_Prompt_. The answer must consist of every line below that holds the word "wheelie".

_Dataset content_.
--------

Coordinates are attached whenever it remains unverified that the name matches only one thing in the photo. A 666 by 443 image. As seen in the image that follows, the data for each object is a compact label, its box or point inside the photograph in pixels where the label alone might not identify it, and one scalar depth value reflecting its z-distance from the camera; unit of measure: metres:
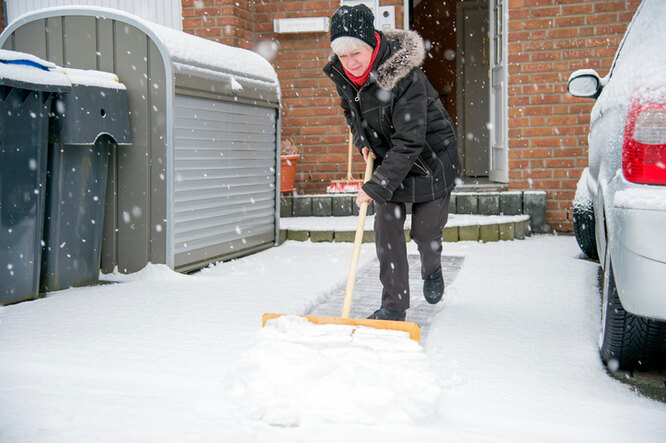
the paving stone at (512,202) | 5.90
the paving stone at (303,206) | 6.35
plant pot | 6.25
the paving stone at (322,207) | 6.27
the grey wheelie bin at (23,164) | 3.24
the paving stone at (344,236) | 5.40
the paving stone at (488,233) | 5.39
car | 1.92
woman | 2.68
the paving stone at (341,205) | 6.17
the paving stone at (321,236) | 5.49
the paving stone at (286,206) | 6.38
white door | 9.77
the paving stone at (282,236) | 5.58
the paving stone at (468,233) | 5.39
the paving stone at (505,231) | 5.43
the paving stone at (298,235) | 5.57
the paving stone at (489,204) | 5.93
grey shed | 3.90
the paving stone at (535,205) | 5.91
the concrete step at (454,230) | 5.38
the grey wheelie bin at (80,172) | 3.55
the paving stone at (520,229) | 5.53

--------

_Answer box_.
the grey wheelie bin at (23,164) | 3.24
the grey wheelie bin at (80,172) | 3.55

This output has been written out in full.